I’ve learned to ask my question, “What are you trying to accomplish?” Sometimes the answer is simple, “I want to know whether I made money on that last installation we just finished.” Sometimes the answer is in a completely different direction, “I noticed that we lost money last month. I was trying to figure out why.” In that case, the answer might be on the Job Profitability Report (or whatever it’s called), but the answer might also be somewhere else.
Also, the question, “Does the software support barcode?” could be going in one of a hundred different directions. A few examples: “We’re getting a lot of returns, I want to have the packing staff scan out product before packing it.” Or, “Inventory is wrong, I think warehouse employees are entering the wrong part numbers in the system. I want to use scanners to make sure the product IDs are correct.”
In both of these cases, answering just the question asked may point in the right direction, or the client may find themselves barking up the wrong software tree.
More and more of the jobs being created today are in positions that require some business knowledge as well as technical knowledge. Being a CPA, knowing something about the technology (Windows, Linux, etc.), and being able to write code has been a big advantage to me in understanding the right questions to ask to help our clients.

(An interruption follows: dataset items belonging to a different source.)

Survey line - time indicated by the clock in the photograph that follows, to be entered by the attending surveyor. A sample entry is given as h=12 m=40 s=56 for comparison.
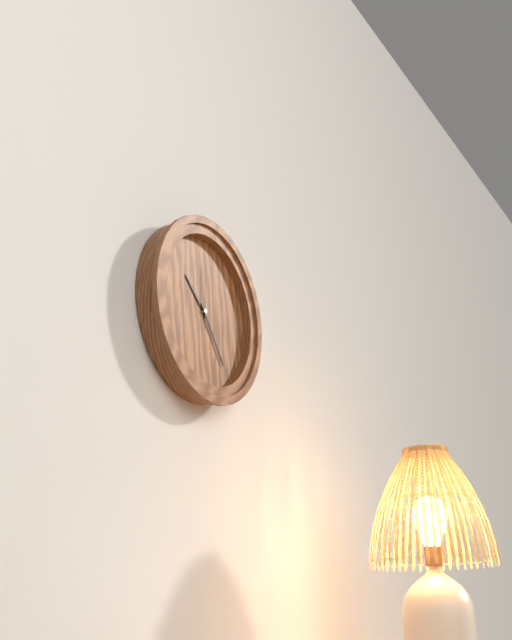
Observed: h=10 m=24 s=0
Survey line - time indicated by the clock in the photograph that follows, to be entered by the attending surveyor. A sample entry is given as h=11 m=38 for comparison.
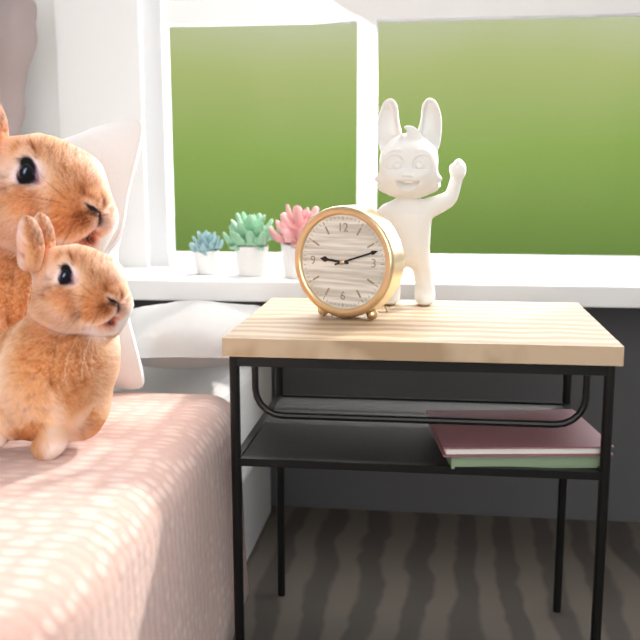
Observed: h=9 m=12
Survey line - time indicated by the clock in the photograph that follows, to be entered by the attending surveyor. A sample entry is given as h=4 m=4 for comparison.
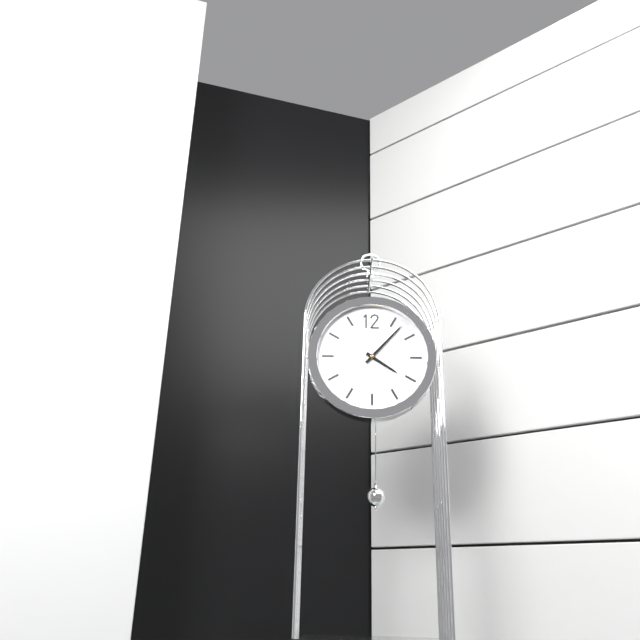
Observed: h=4 m=7
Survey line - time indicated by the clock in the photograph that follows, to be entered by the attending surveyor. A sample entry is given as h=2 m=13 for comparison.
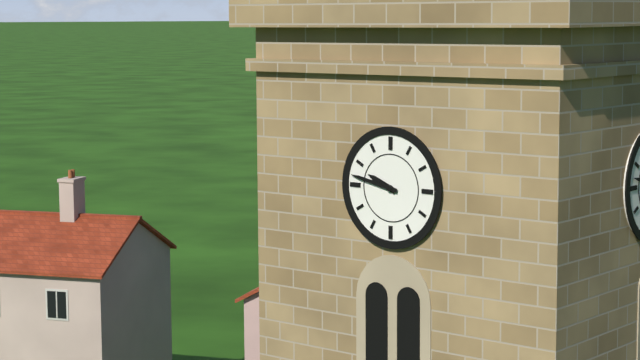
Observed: h=9 m=47
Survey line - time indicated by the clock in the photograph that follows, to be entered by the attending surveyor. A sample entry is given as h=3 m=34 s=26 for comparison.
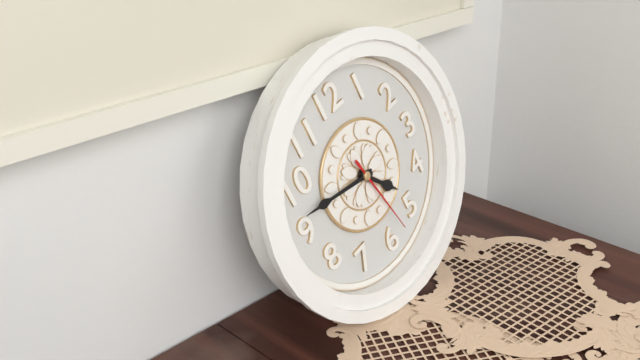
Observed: h=4 m=47 s=28
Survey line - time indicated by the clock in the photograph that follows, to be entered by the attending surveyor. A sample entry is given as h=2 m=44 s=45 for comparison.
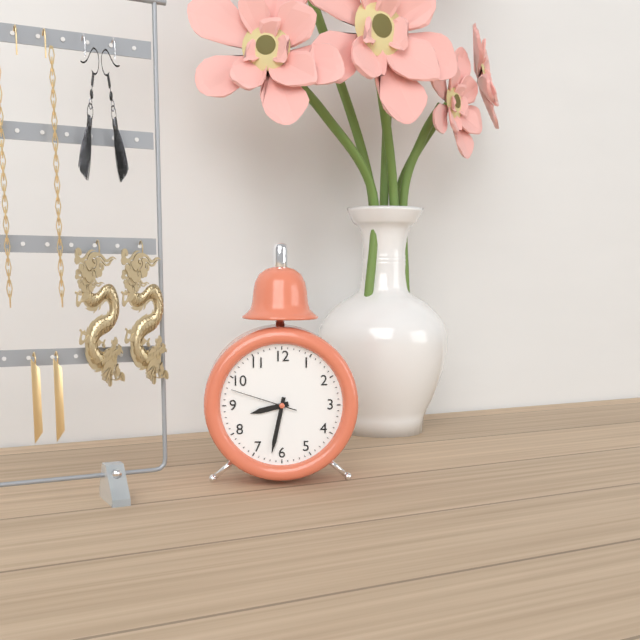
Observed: h=8 m=32 s=48
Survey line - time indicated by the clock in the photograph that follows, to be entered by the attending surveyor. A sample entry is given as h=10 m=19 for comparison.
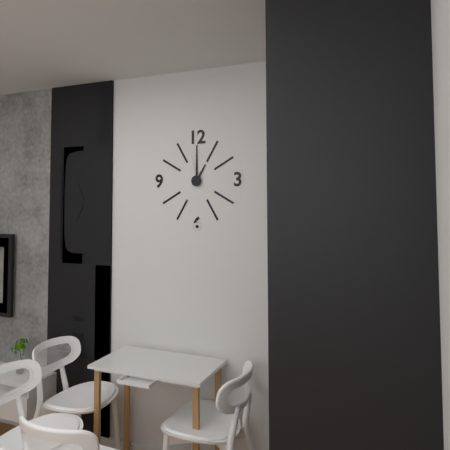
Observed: h=1 m=0
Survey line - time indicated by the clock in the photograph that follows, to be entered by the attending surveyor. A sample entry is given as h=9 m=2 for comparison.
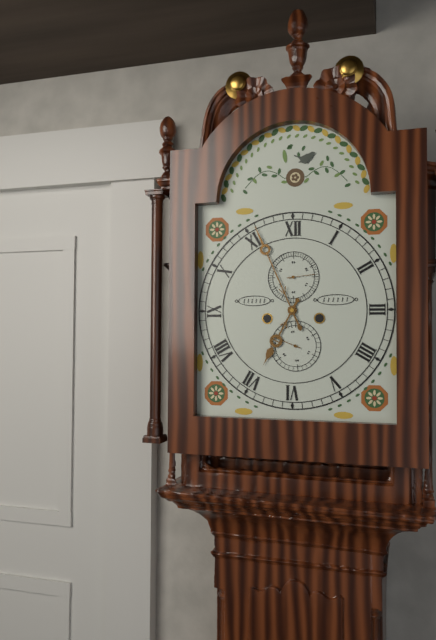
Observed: h=6 m=56
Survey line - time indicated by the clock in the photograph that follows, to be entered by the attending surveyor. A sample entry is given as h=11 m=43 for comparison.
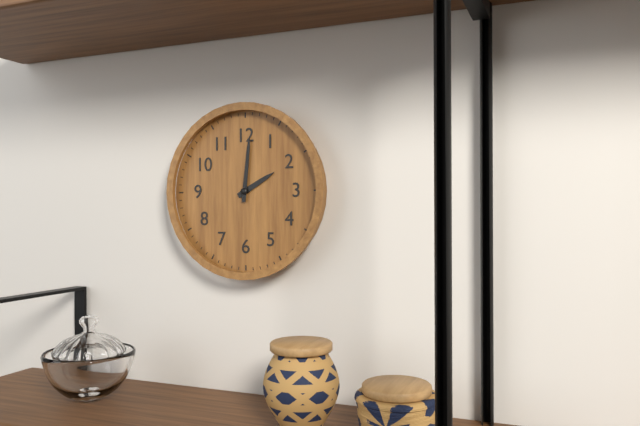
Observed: h=2 m=1
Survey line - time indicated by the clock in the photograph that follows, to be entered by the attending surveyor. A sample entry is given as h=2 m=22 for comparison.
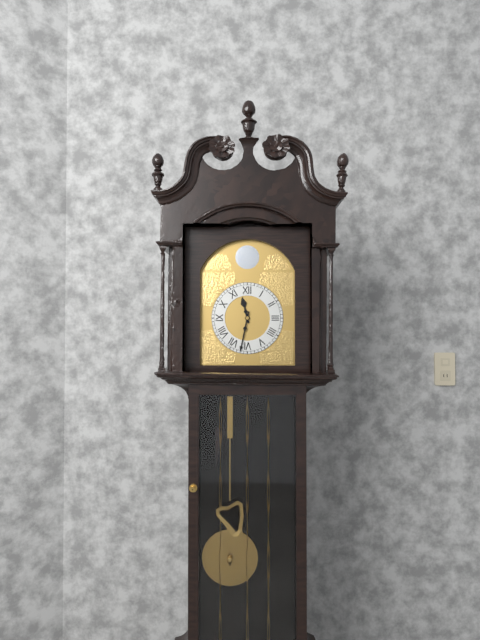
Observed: h=11 m=32
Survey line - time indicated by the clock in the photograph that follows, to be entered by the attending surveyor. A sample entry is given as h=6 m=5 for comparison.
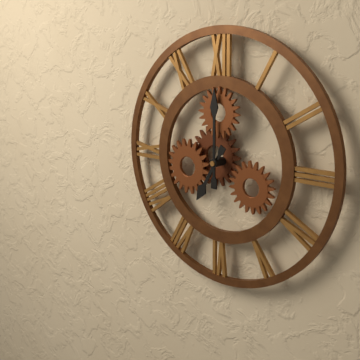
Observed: h=7 m=0
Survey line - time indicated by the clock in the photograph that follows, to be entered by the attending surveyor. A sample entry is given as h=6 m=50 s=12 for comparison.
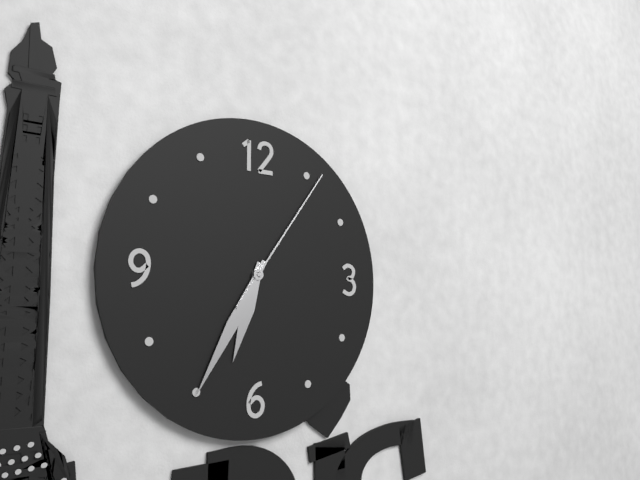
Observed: h=6 m=35 s=6
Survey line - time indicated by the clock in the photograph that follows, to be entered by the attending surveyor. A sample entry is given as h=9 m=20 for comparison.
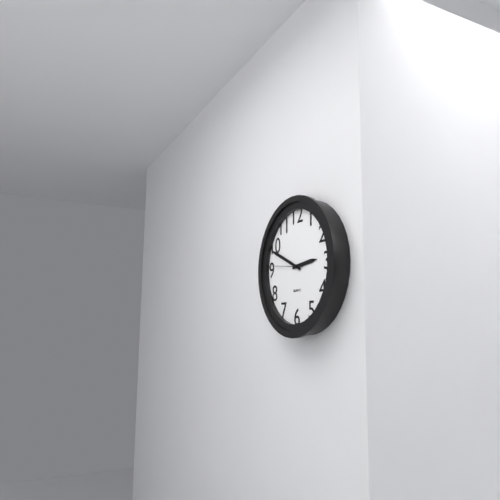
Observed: h=2 m=49
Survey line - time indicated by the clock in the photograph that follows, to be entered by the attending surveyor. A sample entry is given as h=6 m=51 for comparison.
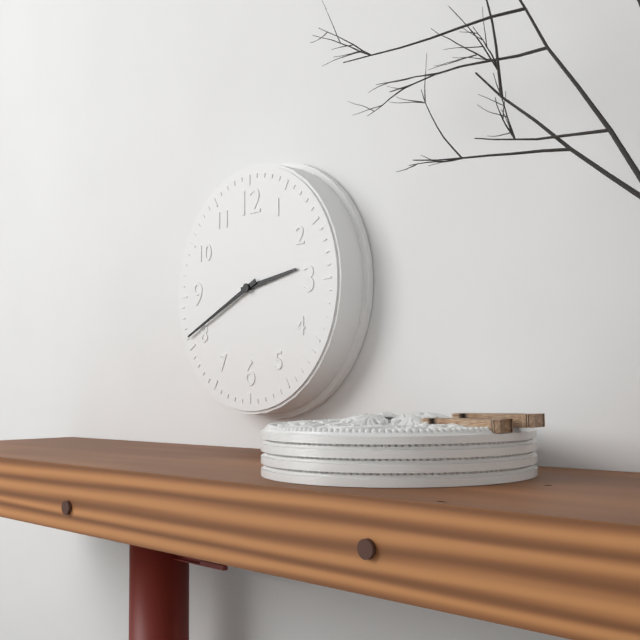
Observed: h=2 m=41
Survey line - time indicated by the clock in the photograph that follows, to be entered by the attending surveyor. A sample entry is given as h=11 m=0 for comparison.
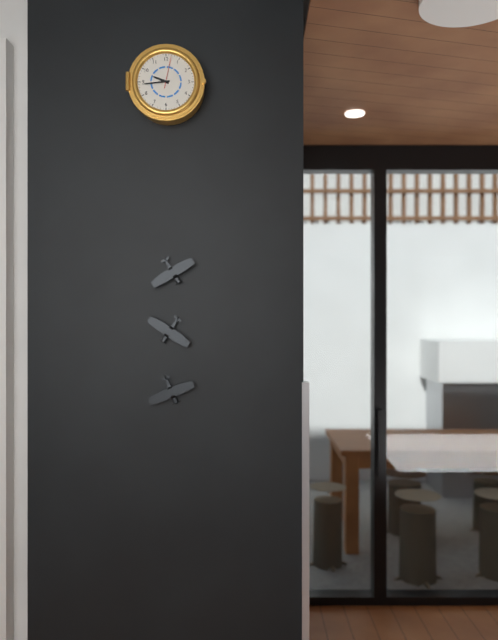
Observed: h=9 m=44
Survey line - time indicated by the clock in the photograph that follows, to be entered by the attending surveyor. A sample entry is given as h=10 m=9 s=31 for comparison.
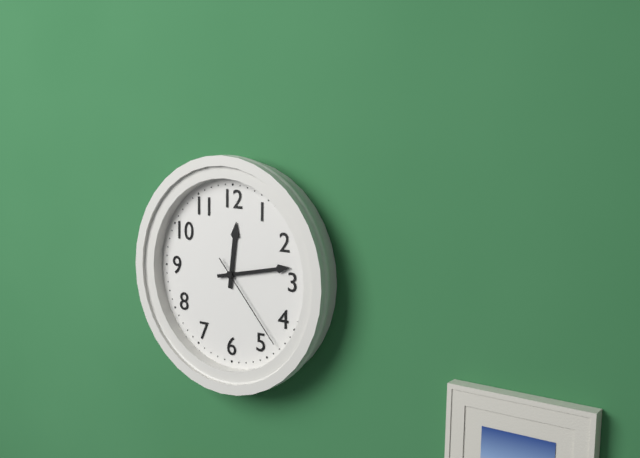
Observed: h=12 m=13 s=23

Just Because It Works Doesn’t Mean It’s Right.

When I was in college, Computer Science was a Major in Math with a concentration in Computer Science. There were two introductory, lower-division computer science classes. After that, everything else was a 4000-level “Topics” class. They offered the standard fare for these days: compiler design, operating system design, system development methodologies, programming languages, etc.
The first one of these classes I took was (effectively) a class in Pascal, the popular teaching language of the day. The assignments were pretty simple, and often mathematical. I remember doing a fibonacci series, numerical integration, input processing, etc. One of the early programs the professor graded came back with some surprising grades for some of the students. They raised their hands. “Professor,” they said, “I got the same answer you did, but you gave me a C- on the program. The program works, how come I got a C?”
I then got one of the best lessons of my IT career. The professor sat down on the desk and looked slowly across the class. “Here’s something you need to learn now,” he said. “Just because it works doesn’t mean it’s right!”
In IT, we should have more significant standards than just working. Is it maintainable? Is it simple? Is it profitable? Does it make sense? Is it stable? Is it scalable if it needs to be?
Too many solutions I see today just “work.” We need to get past that to get real benefit from our IT.